Judge rules Gorillas dark store is not a ‘retail outlet’ and must close
A ‘dark store’ from the fast delivery company Gorillas in Amsterdam’s De Pijp district has been ordered to close or face a €20,000 fine.
It is the second warehouse for speedy delivery to fail to overturn a city order in court in recent months, as local councils freeze new store openings and reconsider future planning rules.
In the last two years, a stream of companies have opened offering deliveries of everything from alcohol to biscuits ‘at your door in minutes’. Customers order through an app on their mobile and (electric) cyclists speed through the city to take the goods from storeroom to sofa as quickly as possible.
But cities like Amsterdam – where competing start-ups Getir, Zapp, Flink and Gorillas vie for market share – have also seen a tidal wave of complaints from residents living near the warehouses. They have been dubbed ‘dark stores’ since the windows are typically blacked out and they are not open to customers to walk in and pick something off the shelves.
Complaints
Amsterdam has received 906 complaints since January 2021, according to an answer to written questions, and this January ordered a freeze on any new dark store openings. Last month, the city proposed legislation to ban dark stores from residential and mixed-use areas, limiting them to business parks and industrial terrain.
Head of planning Marieke van Doorninck said: ‘The complaints and nuisance there is already shows that these branches cannot – or can scarcely – be combined with a liveable neighbourhood.’
In May the municipality ordered three stores of Getir, Zapp and Gorillas based in De Pijp to close, saying they did not comply with the zoning plan. The Zapp branch has gone, with news leaking that the firm is exiting the Dutch market. A court hearing for a Getir branch – which now allows customer pick-ups and claims it is a normal shop – is scheduled for July.
However a judge on Monday did not need the scheduled two weeks to issue a judgement on a Gorillas store on the Gerard Douplein, a stone’s throw from the busy Albert Cuypstraat market.
Nuisance
In a testy court hearing, Teun Blom, for Gorillas, argued that its warehouse should be considered ‘retail trade’, falling under the zoning plan, and claimed that the real problem the council was trying to solve was an excess of delivery bicycles.
‘The apparent problem is that the city is more full of delivery bicycles than before,’ he said. ‘If we look at the thought behind it, the nuisance from delivery bikes, it seems that this is one of the reasons to come to a decision and start enforcement on dark stores.’
He claimed that people who live in a busy neighbourhood cannot complain about nuisance from a new type of business.
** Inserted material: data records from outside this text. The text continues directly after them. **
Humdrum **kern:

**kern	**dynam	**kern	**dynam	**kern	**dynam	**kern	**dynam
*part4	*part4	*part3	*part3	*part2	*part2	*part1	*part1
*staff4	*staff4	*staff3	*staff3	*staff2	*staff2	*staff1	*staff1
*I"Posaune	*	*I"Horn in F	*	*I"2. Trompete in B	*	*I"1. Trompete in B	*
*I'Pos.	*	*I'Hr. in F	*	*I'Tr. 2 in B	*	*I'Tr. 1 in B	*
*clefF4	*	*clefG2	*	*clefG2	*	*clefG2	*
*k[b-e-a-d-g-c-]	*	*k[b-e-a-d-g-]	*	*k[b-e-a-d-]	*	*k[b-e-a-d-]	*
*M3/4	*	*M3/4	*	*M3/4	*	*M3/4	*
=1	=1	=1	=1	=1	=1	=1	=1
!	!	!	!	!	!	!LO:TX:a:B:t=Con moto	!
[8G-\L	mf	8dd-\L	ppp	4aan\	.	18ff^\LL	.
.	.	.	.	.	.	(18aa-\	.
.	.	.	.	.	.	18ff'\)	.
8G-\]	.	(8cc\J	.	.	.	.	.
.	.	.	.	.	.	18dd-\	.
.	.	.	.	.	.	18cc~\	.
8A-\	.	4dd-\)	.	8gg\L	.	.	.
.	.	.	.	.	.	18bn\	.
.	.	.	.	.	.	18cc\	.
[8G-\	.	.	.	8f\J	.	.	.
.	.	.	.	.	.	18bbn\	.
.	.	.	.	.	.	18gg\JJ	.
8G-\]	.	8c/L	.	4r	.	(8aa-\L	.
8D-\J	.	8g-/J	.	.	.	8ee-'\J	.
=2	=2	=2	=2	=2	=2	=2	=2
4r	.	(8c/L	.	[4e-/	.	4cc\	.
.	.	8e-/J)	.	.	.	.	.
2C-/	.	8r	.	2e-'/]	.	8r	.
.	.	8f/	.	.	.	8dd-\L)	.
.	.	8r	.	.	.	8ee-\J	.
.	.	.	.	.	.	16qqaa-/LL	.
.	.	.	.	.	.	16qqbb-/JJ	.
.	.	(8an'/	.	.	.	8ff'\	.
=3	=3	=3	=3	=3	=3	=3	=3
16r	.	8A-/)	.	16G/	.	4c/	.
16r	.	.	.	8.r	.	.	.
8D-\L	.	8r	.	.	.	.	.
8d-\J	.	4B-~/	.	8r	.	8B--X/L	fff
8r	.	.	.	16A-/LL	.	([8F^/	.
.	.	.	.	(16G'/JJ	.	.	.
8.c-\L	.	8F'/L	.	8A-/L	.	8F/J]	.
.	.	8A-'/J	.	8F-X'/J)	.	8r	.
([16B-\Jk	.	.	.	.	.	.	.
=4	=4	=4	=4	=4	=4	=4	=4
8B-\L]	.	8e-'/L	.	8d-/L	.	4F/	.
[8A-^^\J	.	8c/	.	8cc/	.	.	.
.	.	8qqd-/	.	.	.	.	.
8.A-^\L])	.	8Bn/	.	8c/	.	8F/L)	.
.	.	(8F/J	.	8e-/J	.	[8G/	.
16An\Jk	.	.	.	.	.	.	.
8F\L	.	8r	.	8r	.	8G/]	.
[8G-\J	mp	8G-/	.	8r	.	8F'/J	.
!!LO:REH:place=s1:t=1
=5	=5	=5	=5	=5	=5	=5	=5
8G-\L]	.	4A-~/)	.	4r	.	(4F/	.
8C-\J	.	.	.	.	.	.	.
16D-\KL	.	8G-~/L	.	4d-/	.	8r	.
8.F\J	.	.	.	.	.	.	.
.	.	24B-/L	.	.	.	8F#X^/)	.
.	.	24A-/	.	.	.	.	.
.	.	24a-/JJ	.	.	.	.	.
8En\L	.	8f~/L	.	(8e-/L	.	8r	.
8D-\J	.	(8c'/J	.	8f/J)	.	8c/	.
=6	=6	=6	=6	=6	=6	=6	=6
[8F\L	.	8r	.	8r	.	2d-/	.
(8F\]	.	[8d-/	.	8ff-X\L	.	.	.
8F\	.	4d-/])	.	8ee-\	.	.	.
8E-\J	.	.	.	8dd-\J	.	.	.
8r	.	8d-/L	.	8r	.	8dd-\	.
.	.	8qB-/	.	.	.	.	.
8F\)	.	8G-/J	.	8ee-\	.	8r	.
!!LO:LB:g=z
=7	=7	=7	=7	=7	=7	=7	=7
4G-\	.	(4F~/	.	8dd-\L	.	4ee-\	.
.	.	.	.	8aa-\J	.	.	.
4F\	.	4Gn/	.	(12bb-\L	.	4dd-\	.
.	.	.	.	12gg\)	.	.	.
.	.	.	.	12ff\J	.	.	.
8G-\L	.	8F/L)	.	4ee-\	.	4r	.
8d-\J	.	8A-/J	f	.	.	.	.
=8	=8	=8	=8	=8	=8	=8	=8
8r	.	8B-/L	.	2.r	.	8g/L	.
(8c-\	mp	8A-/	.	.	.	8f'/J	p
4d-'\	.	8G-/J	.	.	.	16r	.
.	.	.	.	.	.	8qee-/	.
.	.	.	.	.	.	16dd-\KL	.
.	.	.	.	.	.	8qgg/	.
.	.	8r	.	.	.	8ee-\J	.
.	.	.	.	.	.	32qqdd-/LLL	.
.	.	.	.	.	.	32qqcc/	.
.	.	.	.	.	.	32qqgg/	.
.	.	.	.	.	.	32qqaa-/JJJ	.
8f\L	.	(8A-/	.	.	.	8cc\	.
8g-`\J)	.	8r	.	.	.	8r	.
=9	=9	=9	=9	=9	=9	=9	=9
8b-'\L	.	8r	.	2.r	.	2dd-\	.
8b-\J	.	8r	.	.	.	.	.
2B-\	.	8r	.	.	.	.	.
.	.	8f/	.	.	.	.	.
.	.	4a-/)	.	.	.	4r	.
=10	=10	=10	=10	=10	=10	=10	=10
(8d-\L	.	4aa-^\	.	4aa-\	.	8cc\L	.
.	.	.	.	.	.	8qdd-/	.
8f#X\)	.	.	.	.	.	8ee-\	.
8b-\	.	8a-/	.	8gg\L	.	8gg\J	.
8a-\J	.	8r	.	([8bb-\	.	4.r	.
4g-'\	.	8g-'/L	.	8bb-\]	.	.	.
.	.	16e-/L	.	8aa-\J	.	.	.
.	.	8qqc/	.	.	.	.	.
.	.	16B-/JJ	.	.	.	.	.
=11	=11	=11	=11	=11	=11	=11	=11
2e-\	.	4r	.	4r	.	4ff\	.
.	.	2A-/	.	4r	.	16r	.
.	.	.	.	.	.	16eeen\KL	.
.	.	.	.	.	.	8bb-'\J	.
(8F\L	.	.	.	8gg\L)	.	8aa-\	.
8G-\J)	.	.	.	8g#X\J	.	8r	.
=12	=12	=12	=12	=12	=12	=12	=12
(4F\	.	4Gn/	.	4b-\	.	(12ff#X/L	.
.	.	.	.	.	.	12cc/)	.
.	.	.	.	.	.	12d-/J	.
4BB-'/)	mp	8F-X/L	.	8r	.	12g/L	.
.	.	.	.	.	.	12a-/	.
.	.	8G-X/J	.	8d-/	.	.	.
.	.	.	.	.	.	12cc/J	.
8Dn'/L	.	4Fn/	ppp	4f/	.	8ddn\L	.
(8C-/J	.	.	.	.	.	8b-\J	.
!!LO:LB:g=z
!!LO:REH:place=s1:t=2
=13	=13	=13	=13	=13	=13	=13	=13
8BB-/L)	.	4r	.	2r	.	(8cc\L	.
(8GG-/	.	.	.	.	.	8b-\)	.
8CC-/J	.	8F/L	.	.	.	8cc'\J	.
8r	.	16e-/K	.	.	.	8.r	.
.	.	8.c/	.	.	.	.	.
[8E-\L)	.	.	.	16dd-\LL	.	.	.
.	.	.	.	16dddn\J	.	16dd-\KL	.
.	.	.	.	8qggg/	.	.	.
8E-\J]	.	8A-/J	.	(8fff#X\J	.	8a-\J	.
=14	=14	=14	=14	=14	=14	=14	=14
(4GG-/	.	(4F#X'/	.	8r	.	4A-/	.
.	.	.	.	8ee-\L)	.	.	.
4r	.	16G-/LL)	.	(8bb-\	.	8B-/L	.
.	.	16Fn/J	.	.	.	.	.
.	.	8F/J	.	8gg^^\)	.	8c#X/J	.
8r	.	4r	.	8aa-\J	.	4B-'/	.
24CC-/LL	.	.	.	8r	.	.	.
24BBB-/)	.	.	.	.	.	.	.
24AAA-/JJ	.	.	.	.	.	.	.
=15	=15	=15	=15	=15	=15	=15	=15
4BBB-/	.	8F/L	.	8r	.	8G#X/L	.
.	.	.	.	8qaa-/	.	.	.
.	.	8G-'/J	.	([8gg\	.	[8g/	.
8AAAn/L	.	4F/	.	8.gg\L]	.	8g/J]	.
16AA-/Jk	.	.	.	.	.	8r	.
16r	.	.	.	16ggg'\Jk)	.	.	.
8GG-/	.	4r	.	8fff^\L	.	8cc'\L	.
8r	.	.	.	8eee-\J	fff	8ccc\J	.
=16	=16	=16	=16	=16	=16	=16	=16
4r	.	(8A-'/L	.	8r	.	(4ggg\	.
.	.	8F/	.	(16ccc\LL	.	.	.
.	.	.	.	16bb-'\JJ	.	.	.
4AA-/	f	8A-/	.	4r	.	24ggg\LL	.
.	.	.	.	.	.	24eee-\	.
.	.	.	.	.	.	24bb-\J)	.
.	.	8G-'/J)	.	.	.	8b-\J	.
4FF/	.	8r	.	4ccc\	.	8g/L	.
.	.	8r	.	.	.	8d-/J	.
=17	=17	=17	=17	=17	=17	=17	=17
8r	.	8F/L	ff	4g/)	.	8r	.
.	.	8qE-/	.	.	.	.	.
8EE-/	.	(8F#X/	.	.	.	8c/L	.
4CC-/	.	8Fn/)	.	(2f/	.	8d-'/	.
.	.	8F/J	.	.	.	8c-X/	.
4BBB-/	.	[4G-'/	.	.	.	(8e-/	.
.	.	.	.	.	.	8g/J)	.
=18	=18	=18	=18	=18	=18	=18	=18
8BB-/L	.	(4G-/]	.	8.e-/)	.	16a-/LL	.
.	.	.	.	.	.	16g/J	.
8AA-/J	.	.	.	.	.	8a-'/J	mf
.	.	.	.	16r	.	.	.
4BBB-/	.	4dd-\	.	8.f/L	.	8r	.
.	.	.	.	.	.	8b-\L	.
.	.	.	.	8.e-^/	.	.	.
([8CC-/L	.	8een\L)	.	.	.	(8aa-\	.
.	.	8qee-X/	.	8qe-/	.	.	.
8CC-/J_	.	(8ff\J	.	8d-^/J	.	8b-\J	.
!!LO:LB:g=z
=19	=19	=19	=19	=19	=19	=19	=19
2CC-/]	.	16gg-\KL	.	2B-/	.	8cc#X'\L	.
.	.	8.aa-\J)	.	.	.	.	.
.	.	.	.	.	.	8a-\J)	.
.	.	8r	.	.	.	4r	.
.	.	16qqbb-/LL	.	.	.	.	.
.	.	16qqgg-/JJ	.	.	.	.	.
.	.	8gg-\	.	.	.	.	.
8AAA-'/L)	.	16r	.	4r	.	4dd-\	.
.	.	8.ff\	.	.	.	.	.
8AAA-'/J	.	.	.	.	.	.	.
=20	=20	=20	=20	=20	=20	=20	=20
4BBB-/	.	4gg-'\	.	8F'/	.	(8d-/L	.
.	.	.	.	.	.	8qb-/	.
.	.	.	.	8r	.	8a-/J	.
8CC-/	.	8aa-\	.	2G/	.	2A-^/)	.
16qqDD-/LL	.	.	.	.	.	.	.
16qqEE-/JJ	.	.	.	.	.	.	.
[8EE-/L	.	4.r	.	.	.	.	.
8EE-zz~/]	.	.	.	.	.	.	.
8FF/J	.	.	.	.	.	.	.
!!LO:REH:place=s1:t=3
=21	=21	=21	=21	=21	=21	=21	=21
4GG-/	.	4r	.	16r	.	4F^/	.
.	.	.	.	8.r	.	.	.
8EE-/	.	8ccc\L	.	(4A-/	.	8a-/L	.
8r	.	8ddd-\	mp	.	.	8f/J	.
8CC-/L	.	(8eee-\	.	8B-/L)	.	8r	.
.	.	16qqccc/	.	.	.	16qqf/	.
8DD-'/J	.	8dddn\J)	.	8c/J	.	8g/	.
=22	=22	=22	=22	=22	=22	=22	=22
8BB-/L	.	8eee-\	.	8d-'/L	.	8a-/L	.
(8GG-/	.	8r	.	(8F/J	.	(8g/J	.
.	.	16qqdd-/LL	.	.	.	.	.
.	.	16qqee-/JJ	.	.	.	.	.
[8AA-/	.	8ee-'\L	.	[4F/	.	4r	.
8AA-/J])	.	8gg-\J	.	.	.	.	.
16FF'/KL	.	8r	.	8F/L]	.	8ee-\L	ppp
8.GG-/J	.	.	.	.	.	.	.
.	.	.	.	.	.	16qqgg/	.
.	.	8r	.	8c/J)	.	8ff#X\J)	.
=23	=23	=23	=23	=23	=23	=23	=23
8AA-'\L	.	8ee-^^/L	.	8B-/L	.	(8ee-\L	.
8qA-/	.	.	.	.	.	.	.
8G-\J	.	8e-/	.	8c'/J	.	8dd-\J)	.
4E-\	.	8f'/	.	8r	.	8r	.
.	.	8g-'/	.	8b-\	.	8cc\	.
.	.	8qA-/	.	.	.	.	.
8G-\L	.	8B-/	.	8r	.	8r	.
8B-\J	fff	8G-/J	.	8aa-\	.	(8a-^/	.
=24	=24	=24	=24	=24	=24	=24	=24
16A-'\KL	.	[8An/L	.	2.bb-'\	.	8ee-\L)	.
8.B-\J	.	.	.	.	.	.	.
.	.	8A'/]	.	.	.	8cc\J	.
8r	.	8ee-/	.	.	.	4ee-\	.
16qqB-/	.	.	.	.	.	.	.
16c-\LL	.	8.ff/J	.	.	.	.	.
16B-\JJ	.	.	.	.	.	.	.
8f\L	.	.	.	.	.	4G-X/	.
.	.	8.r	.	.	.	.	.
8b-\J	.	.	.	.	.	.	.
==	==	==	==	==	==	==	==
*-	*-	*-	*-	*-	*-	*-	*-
Blom also said that 92% of complaints about the particular store came from an upstairs neighbour, disturbed by the sounds of trolleys and vacuum cleaning – which a toy store would also cause. He said that Gorillas had ‘started to insulate the building to ensure noise nuisance is tackled’.
Reinier van Velden, head of legal affairs in the Netherlands for Gorillas, added that he felt emails to council heads were not answered. He also accused council wardens – without evidence – of trying to ‘falsify a report’.
Battle for the residential streets
Losses
Remco Sipman, acting for Amsterdam city council, said that the Gorillas warehouse did not fit the legal definitions of a ‘retail’ store, no permission had been requested to legalise it, and it was not the will of the council to do this anyway due to ‘public disorder’.
The judge – who at the hearing told Gorillas it was acting at its own risk in moving into a location without being sure it fitted the zoning plan – ruled that it is indeed in contravention of planning permission. He gave Gorillas until 12 midnight on Friday June 24 to clean up and stop operations.
On Saturday morning, most Gorillas bicycles were gone from outside the store and no delivery staff were visible, although there were lights on inside.
Dutch media have questioned whether the new verdict is the beginning of the end for the venture capital-funded fast delivery company sector, which has already announced job losses and is feeling pressure from investors to demonstrate that it can be profitable.
Reaction
Joost Munning, who collated a complaint from 115 local residents last November about nuisance related to dark stores in De Pijp, said some people were ‘delighted’ that a judge had upheld the municipal closure order.
‘The direct neighbours I spoke to are absolutely thrilled that they don’t have the noise any more of trucks loading and unloading, and no bicycles on the pavement,’ he said in an email. ‘Living next to the Zapp dark store [which has closed], I experience no more noise pollution. They don’t wake me up any more at six or seven in the morning. It is such a relief. It feels like we are getting our neighbourhood back.’
Dutch News has asked Gorillas and Bleinheim, the law firm for Gorillas, for a reaction.